In addition, unlike electrical brain activity (EEG) or voice data, the face can directly identify a person’s state of severity up to certain extent. “But we cannot violate patients’ privacy, and also, collecting and combining data from several sources is more promising for further use,” says the professor at KTU Faculty of Informatics (IF).
Maskeliūnas emphasises that the used EEG dataset was obtained from the Multimodal Open Dataset for Mental Disorder Analysis (MODMA), as the KTU research group represents computer science and not the medical science field.
MODMA EEG data was collected and recorded for five minutes while participants were awake, at rest, and with their eyes closed. In the audio part of the experiment, the patients participated in a question-and-answer session and several activities focused on reading and describing pictures to capture their natural language and cognitive state.
AI will need to learn how to justify the diagnosis
The collected EEG and audio signals were transformed into spectrograms, allowing the data to be visualised. Special noise filters and pre-processing methods were applied to make the data noise free and comparable, and a modified DenseNet-121 deep-learning model was used to identify signs of depression in the images. Each image reflected signal changes over time. The EEG showed waveforms of brain activity, and the sound showed frequency and intensity distributions.

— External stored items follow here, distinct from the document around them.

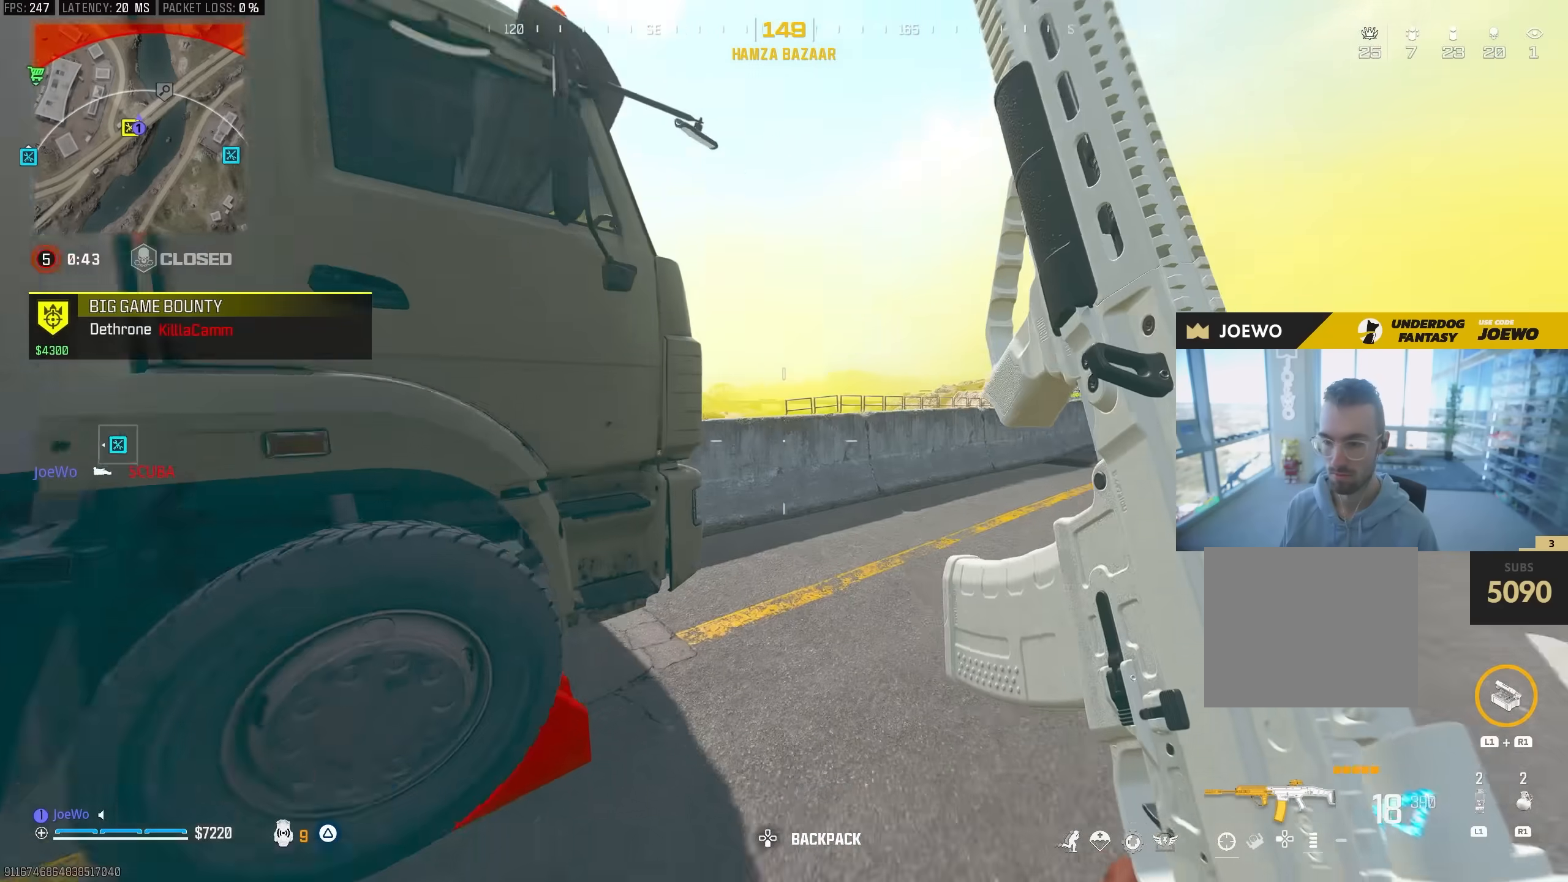
{"dt_ms": 500, "buttons": [], "left_stick": "right", "right_stick": "center", "events": [[17, "CIRCLE", "down"], [83, "right_stick", "left"], [200, "CIRCLE", "up"], [233, "left_stick", "right"], [283, "CIRCLE", "down"], [283, "right_stick", "center"], [333, "CIRCLE", "up"]]}
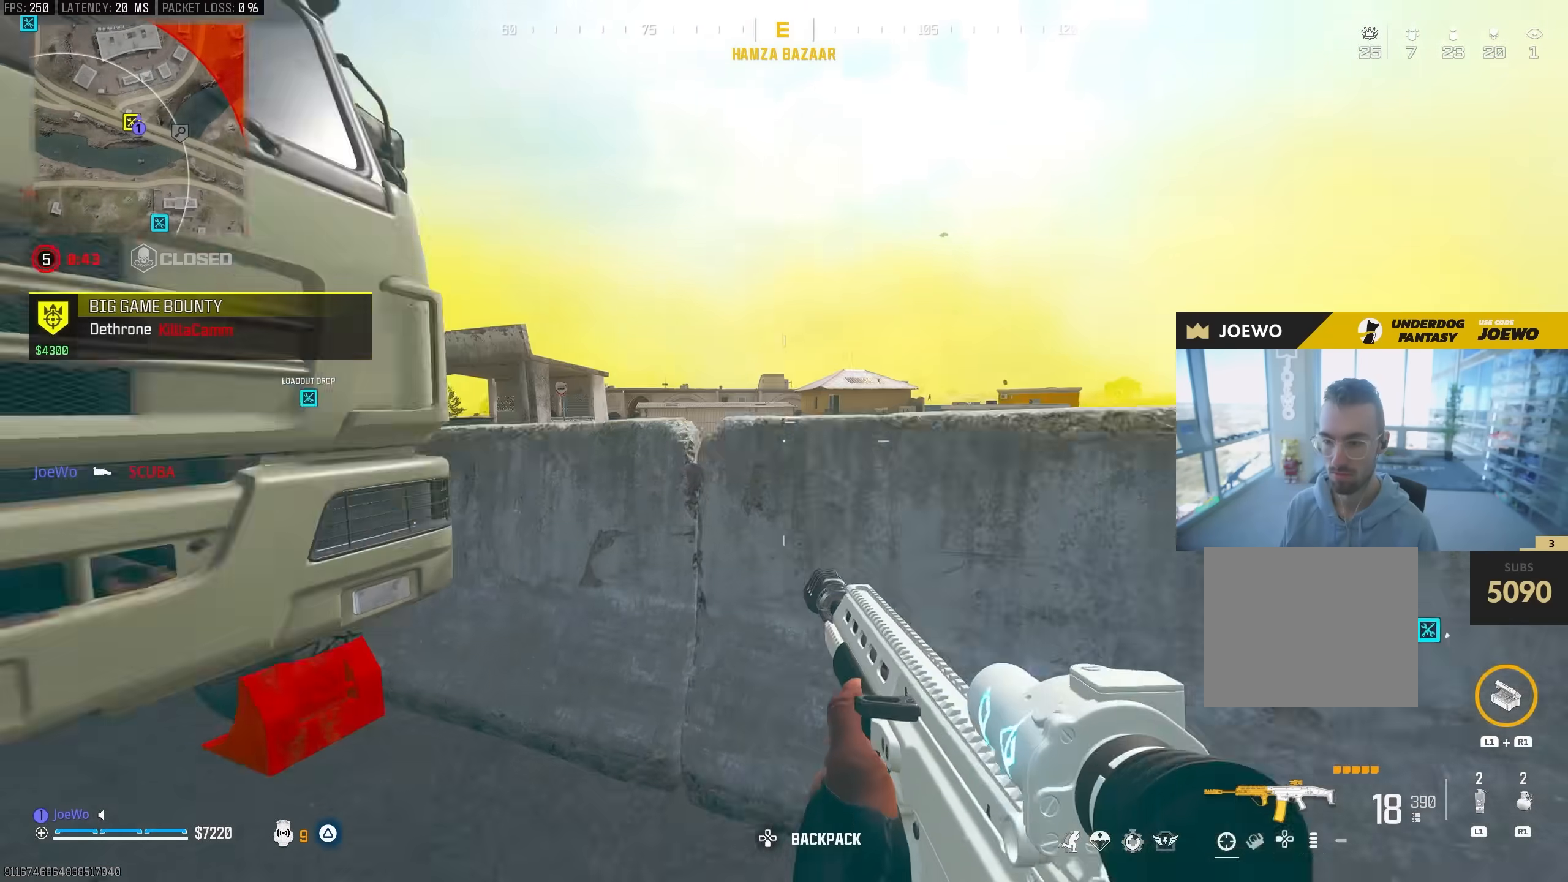
{"dt_ms": 1000, "buttons": ["L2", "R2"], "left_stick": "down-left", "right_stick": "center"}
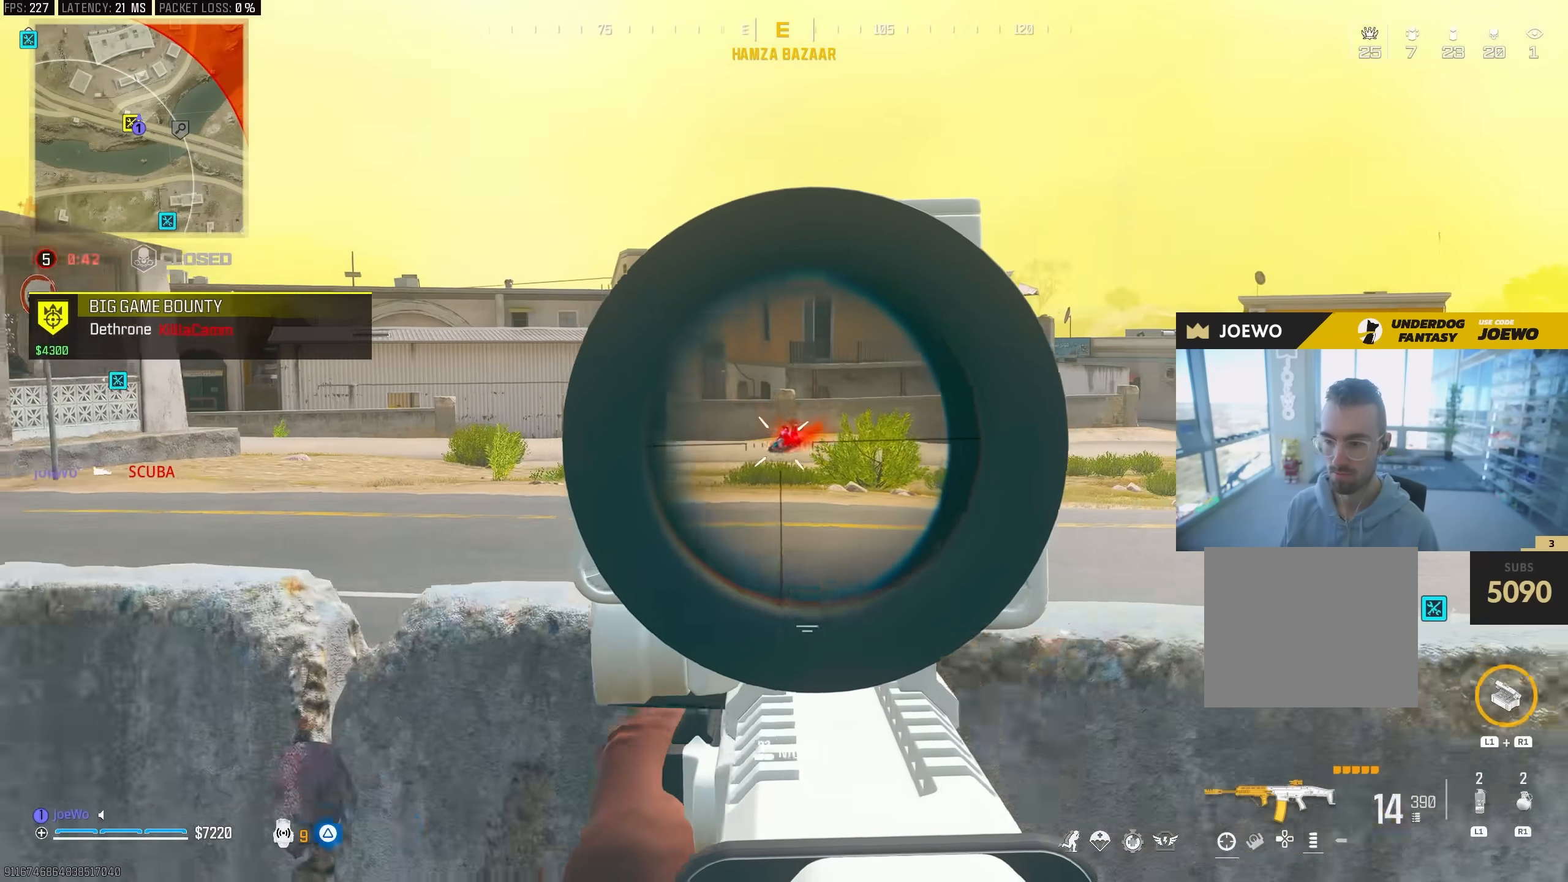
{"dt_ms": 500, "buttons": [], "left_stick": "right", "right_stick": "down-left", "events": [[350, "L2", "up"], [350, "SQUARE", "down"], [383, "R2", "up"], [400, "right_stick", "down-left"], [417, "SQUARE", "up"], [433, "left_stick", "down-right"], [500, "left_stick", "right"]]}
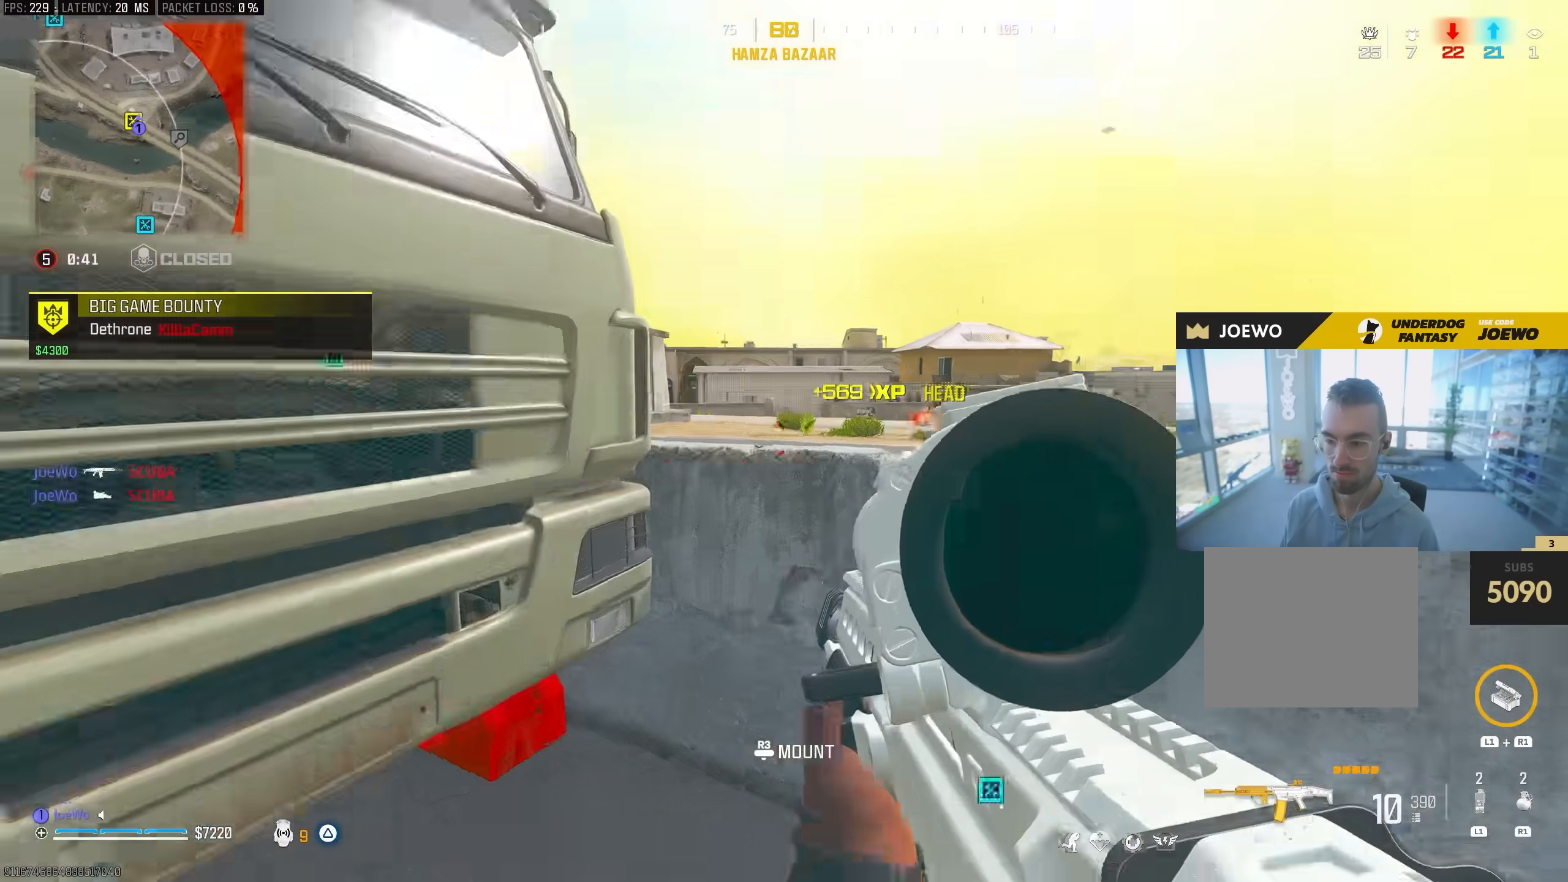
{"dt_ms": 1000, "buttons": [], "left_stick": "left", "right_stick": "center"}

The model included a custom classification layer trained to split the data into classes of healthy or depressed people. Successful classification was evaluated and then the accuracy of the application was assessed.
In the future, this AI model could speed up the diagnosis of depression, or even make it remote, and reduce the risk of subjective evaluations. This requires further clinical trials and improvements to the programme. However, Maskeliūnas adds, that the latter aspect of the research might raise some challenges.
“The main problem with these studies is the lack of data because people tend to remain private about their mental health matters,” he says.
Another important aspect mentioned by the professor of the KTU Department of Multimedia Engineering is that the algorithm needs to be improved in such a way that it is not only accurate but also provides information to the medical professional on what led to this diagnostic result. “The algorithm still has to learn how to explain the diagnosis in a comprehensible way,” says Maskeliūnas.
According to a KTU professor, due to the growing demand for AI solutions that directly affect people in areas such as healthcare, finance, and the legal system, similar requirements are becoming common.
This is why explainable artificial intelligence (XAI), which aims to explain to the user why the model makes certain decisions and to increase their trust in the AI, is now gaining momentum.
The article Multimodal Fusion of EEG and Audio Spectrogram for Major Depressive Disorder Recognition Using Modified DenseNet121 was published in Brain Sciences Journal, and can be accessed here.